Dataset items:
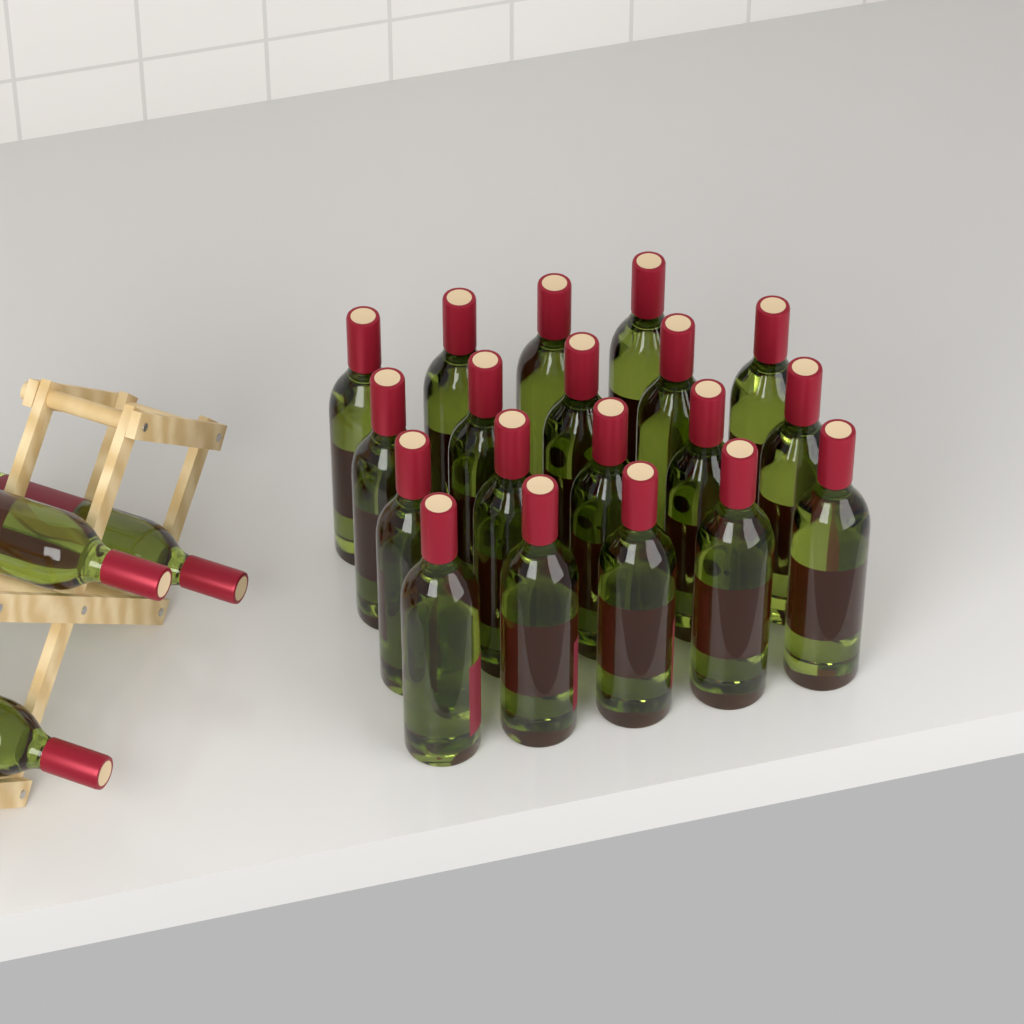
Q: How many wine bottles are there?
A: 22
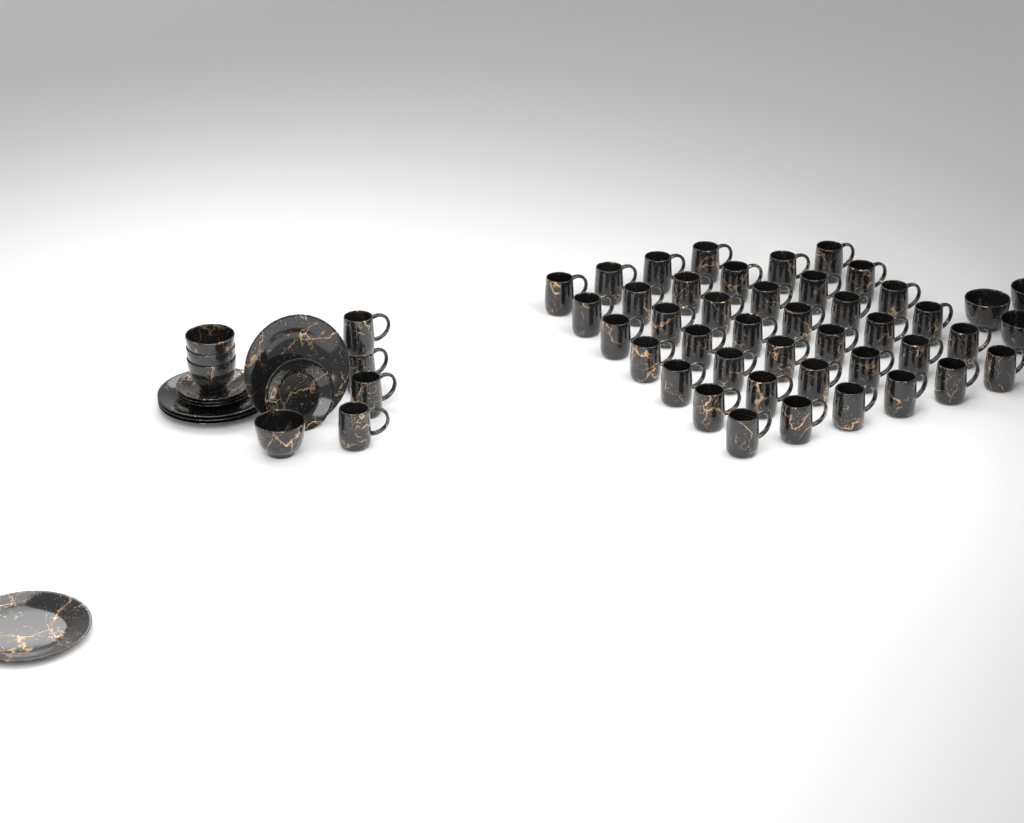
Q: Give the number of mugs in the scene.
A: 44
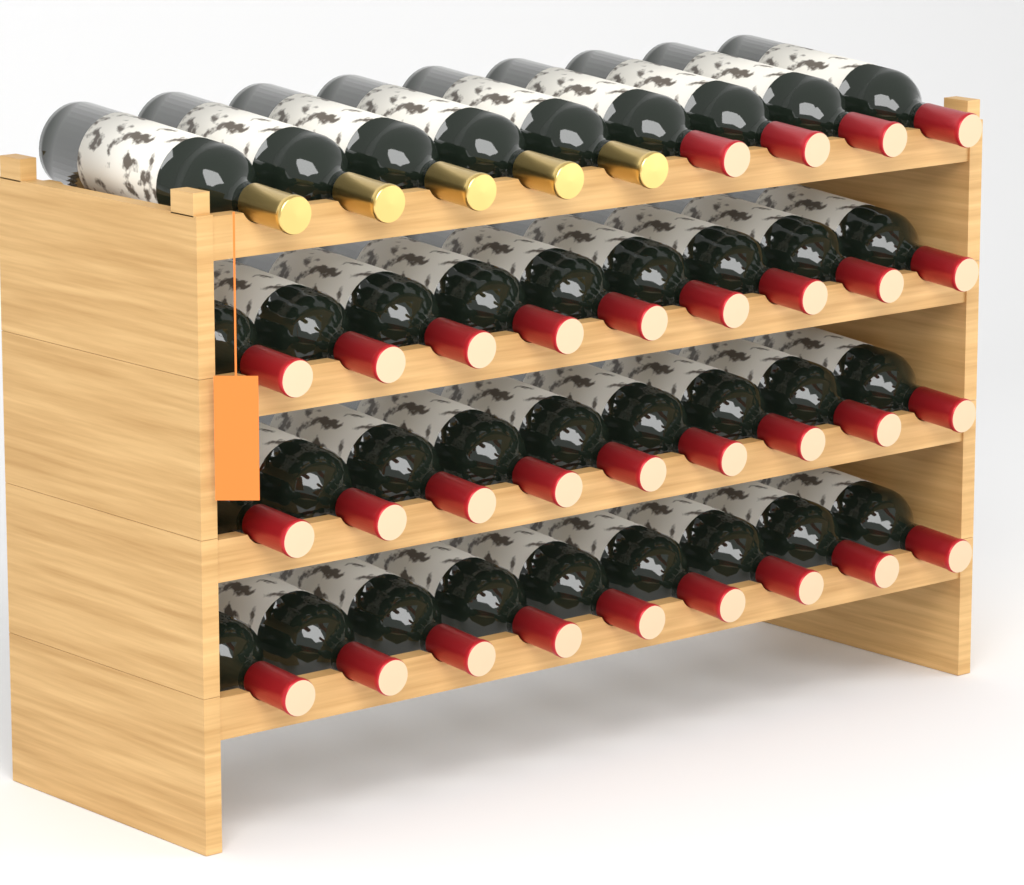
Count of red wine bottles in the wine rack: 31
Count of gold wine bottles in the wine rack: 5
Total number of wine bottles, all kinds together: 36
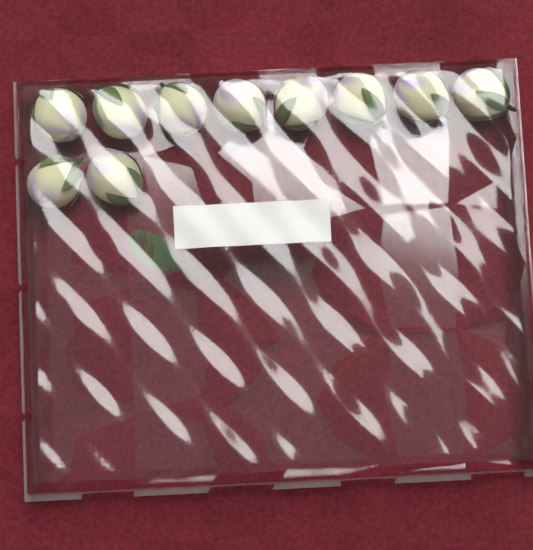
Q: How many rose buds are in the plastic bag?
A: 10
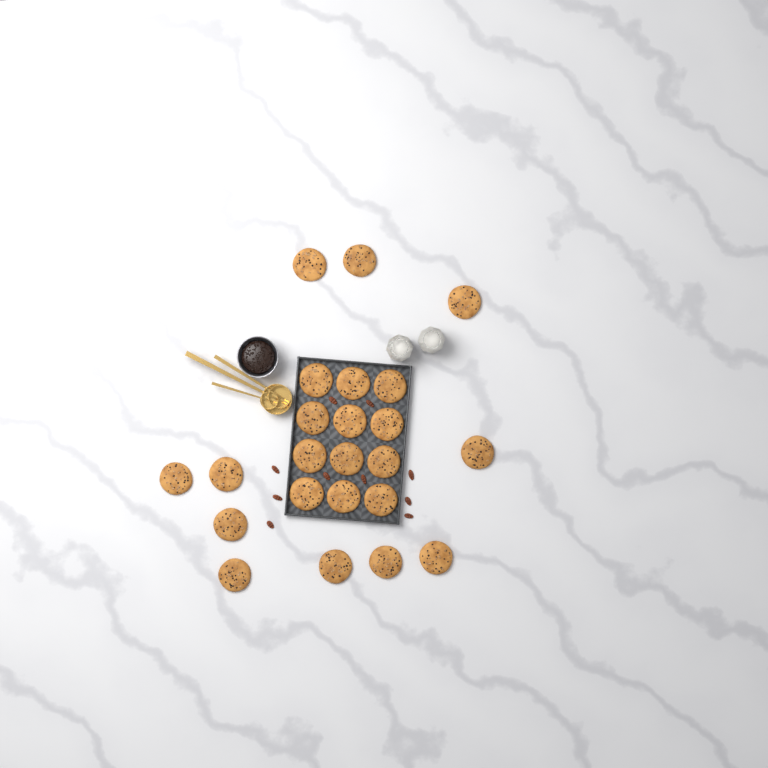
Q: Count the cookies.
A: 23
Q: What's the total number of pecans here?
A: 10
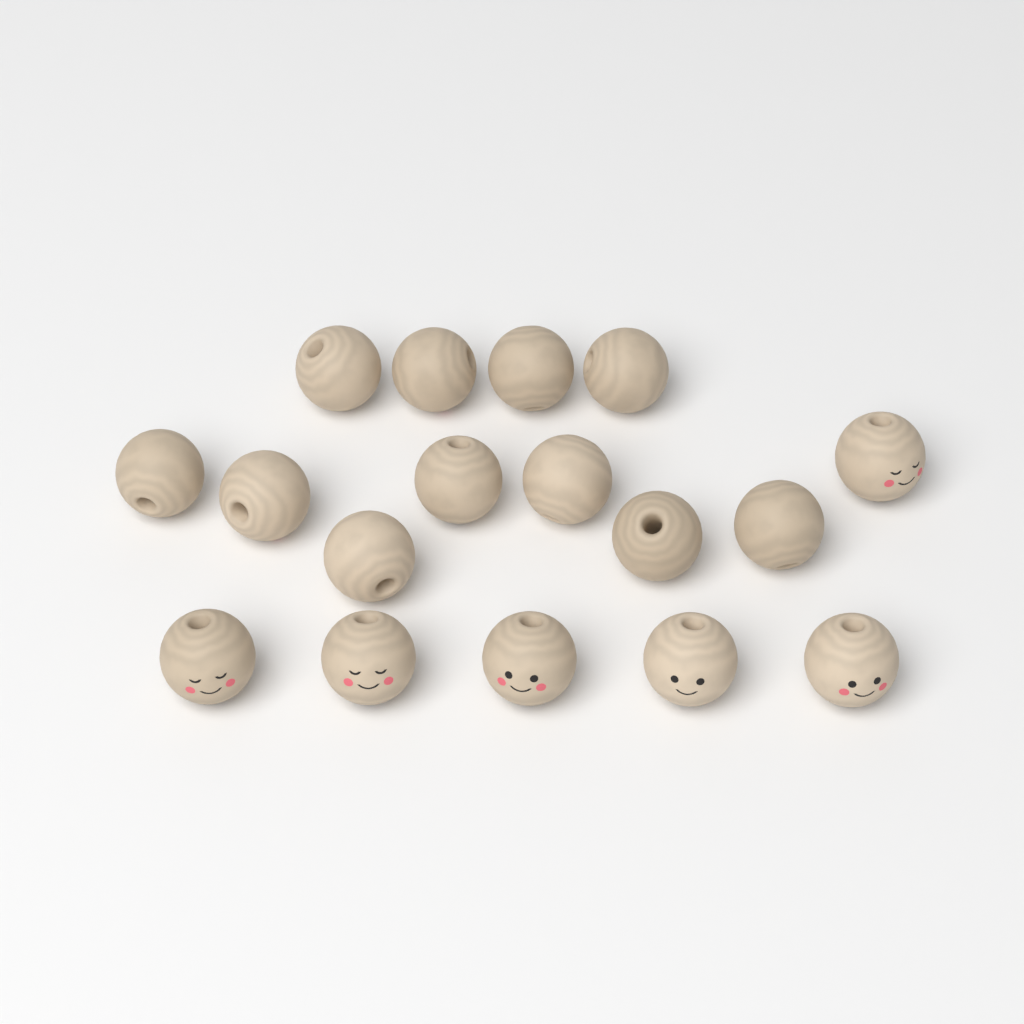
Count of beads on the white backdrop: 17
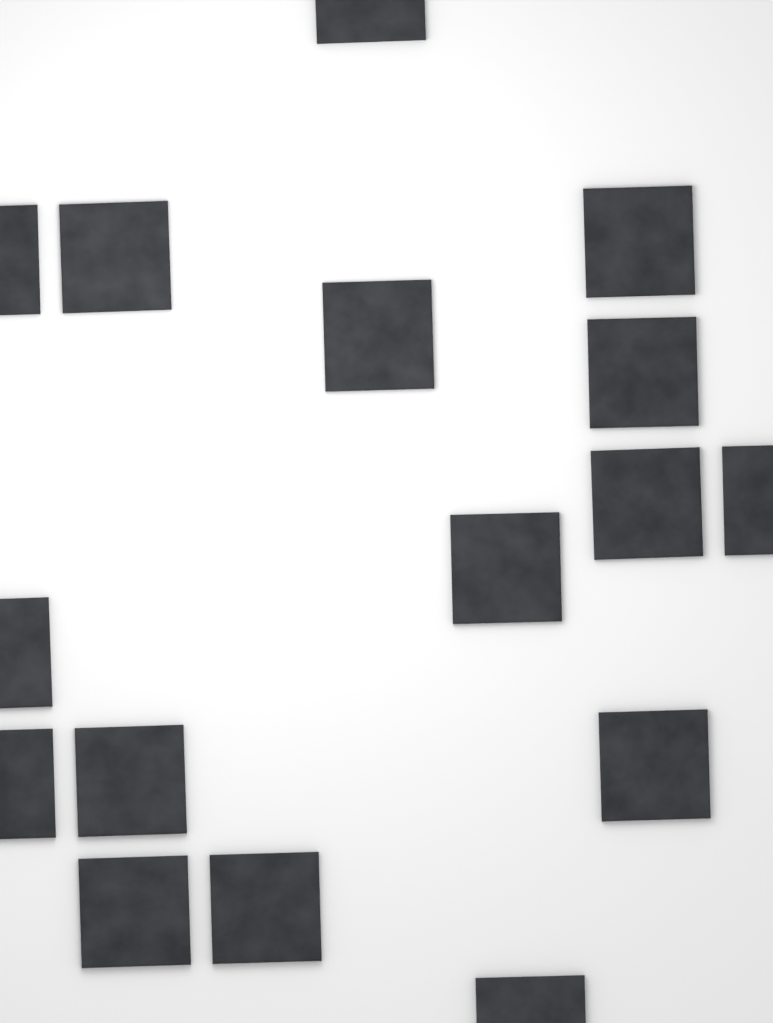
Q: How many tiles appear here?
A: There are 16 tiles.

-- Work to do --
Lay out every line of the data above as a JSON list of strings, one string per line, with blank lines left out. Leave the pictures out of the list.

-- In response --
[
  "Q: How many wine bottles are there?",
  "A: 22",
  "Q: Give the number of mugs in the scene.",
  "A: 44",
  "Count of red wine bottles in the wine rack: 31",
  "Count of gold wine bottles in the wine rack: 5",
  "Total number of wine bottles, all kinds together: 36",
  "Q: How many rose buds are in the plastic bag?",
  "A: 10",
  "Q: Count the cookies.",
  "A: 23",
  "Q: What's the total number of pecans here?",
  "A: 10",
  "Count of beads on the white backdrop: 17",
  "Q: How many tiles appear here?",
  "A: There are 16 tiles."
]